[Items listed in a dataset]

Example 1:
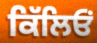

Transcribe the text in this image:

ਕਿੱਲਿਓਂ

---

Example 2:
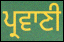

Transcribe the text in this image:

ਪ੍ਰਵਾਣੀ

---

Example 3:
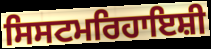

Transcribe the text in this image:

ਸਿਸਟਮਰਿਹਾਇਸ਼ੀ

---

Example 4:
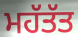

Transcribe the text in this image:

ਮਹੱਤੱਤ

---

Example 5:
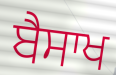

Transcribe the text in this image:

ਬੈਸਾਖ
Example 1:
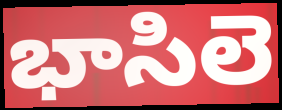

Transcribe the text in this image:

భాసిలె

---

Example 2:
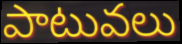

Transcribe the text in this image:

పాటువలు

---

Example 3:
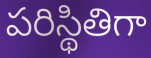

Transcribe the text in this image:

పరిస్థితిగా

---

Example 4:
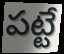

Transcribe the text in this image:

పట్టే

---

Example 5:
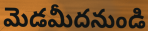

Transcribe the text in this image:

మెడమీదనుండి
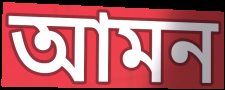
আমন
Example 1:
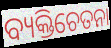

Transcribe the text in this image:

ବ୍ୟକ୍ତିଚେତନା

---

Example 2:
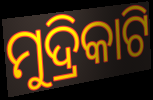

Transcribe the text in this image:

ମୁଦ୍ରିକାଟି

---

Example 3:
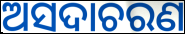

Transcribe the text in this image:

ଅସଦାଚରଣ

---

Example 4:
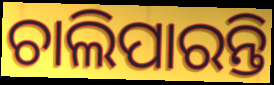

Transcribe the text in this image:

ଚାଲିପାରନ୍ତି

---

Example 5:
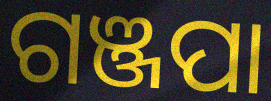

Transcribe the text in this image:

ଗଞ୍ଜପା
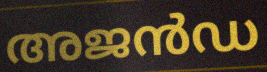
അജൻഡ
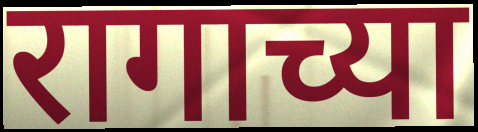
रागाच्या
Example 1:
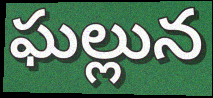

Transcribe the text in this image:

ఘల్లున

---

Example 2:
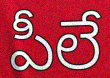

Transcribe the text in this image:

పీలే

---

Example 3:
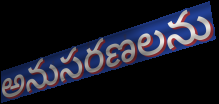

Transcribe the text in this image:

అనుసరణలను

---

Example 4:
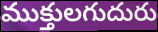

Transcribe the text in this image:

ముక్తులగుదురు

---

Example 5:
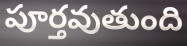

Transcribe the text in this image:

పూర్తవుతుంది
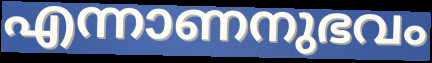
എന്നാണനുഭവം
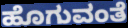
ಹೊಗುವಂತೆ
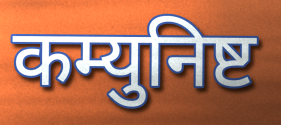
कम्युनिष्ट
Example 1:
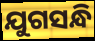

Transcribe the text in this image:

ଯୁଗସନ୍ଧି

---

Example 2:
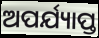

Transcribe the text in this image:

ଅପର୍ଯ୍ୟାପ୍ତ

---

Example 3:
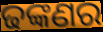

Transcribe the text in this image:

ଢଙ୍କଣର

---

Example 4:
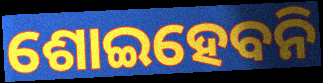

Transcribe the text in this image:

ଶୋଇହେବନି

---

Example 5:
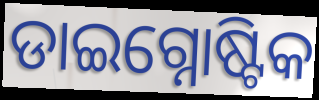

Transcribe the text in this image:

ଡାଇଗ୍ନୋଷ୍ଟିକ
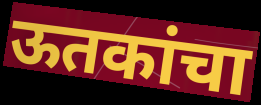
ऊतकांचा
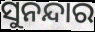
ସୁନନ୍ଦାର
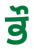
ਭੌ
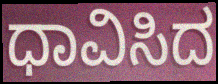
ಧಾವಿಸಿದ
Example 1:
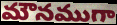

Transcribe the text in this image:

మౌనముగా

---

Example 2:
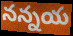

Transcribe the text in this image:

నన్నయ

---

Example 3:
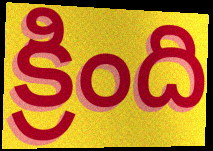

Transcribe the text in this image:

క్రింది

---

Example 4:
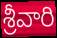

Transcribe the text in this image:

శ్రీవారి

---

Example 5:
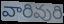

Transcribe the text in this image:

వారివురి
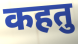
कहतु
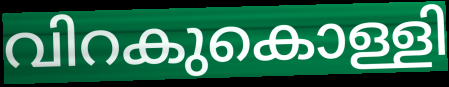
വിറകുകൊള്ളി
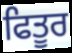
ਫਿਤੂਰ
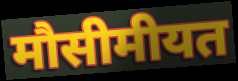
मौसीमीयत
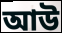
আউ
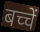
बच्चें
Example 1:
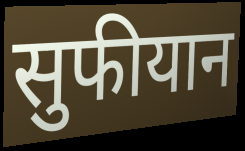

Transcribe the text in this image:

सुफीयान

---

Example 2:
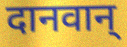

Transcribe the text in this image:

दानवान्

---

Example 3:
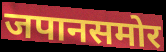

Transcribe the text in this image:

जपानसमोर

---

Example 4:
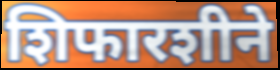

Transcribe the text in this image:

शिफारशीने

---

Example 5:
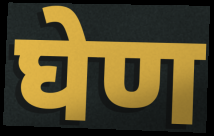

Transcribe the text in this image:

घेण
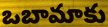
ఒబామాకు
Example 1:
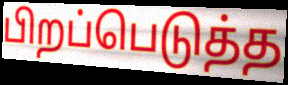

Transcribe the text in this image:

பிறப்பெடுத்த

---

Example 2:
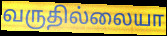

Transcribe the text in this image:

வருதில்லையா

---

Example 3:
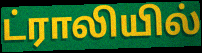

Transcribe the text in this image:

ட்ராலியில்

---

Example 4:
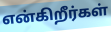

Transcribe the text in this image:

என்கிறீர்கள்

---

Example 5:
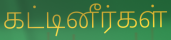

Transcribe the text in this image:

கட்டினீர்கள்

▶ _Problem details_: Your answer must be the records above, word for word, with every picture left out.

▶ _Answer to this exercise_:
Example 1:

Transcribe the text in this image:

ਕਿੱਲਿਓਂ

---

Example 2:

Transcribe the text in this image:

ਪ੍ਰਵਾਣੀ

---

Example 3:

Transcribe the text in this image:

ਸਿਸਟਮਰਿਹਾਇਸ਼ੀ

---

Example 4:

Transcribe the text in this image:

ਮਹੱਤੱਤ

---

Example 5:

Transcribe the text in this image:

ਬੈਸਾਖ
Example 1:

Transcribe the text in this image:

భాసిలె

---

Example 2:

Transcribe the text in this image:

పాటువలు

---

Example 3:

Transcribe the text in this image:

పరిస్థితిగా

---

Example 4:

Transcribe the text in this image:

పట్టే

---

Example 5:

Transcribe the text in this image:

మెడమీదనుండి
আমন
Example 1:

Transcribe the text in this image:

ବ୍ୟକ୍ତିଚେତନା

---

Example 2:

Transcribe the text in this image:

ମୁଦ୍ରିକାଟି

---

Example 3:

Transcribe the text in this image:

ଅସଦାଚରଣ

---

Example 4:

Transcribe the text in this image:

ଚାଲିପାରନ୍ତି

---

Example 5:

Transcribe the text in this image:

ଗଞ୍ଜପା
അജൻഡ
रागाच्या
Example 1:

Transcribe the text in this image:

ఘల్లున

---

Example 2:

Transcribe the text in this image:

పీలే

---

Example 3:

Transcribe the text in this image:

అనుసరణలను

---

Example 4:

Transcribe the text in this image:

ముక్తులగుదురు

---

Example 5:

Transcribe the text in this image:

పూర్తవుతుంది
എന്നാണനുഭവം
ಹೊಗುವಂತೆ
कम्युनिष्ट
Example 1:

Transcribe the text in this image:

ଯୁଗସନ୍ଧି

---

Example 2:

Transcribe the text in this image:

ଅପର୍ଯ୍ୟାପ୍ତ

---

Example 3:

Transcribe the text in this image:

ଢଙ୍କଣର

---

Example 4:

Transcribe the text in this image:

ଶୋଇହେବନି

---

Example 5:

Transcribe the text in this image:

ଡାଇଗ୍ନୋଷ୍ଟିକ
ऊतकांचा
ସୁନନ୍ଦାର
ਭੌ
ಧಾವಿಸಿದ
Example 1:

Transcribe the text in this image:

మౌనముగా

---

Example 2:

Transcribe the text in this image:

నన్నయ

---

Example 3:

Transcribe the text in this image:

క్రింది

---

Example 4:

Transcribe the text in this image:

శ్రీవారి

---

Example 5:

Transcribe the text in this image:

వారివురి
कहतु
വിറകുകൊള്ളി
ਫਿਤੂਰ
मौसीमीयत
আউ
बच्चें
Example 1:

Transcribe the text in this image:

सुफीयान

---

Example 2:

Transcribe the text in this image:

दानवान्

---

Example 3:

Transcribe the text in this image:

जपानसमोर

---

Example 4:

Transcribe the text in this image:

शिफारशीने

---

Example 5:

Transcribe the text in this image:

घेण
ఒబామాకు
Example 1:

Transcribe the text in this image:

பிறப்பெடுத்த

---

Example 2:

Transcribe the text in this image:

வருதில்லையா

---

Example 3:

Transcribe the text in this image:

ட்ராலியில்

---

Example 4:

Transcribe the text in this image:

என்கிறீர்கள்

---

Example 5:

Transcribe the text in this image:

கட்டினீர்கள்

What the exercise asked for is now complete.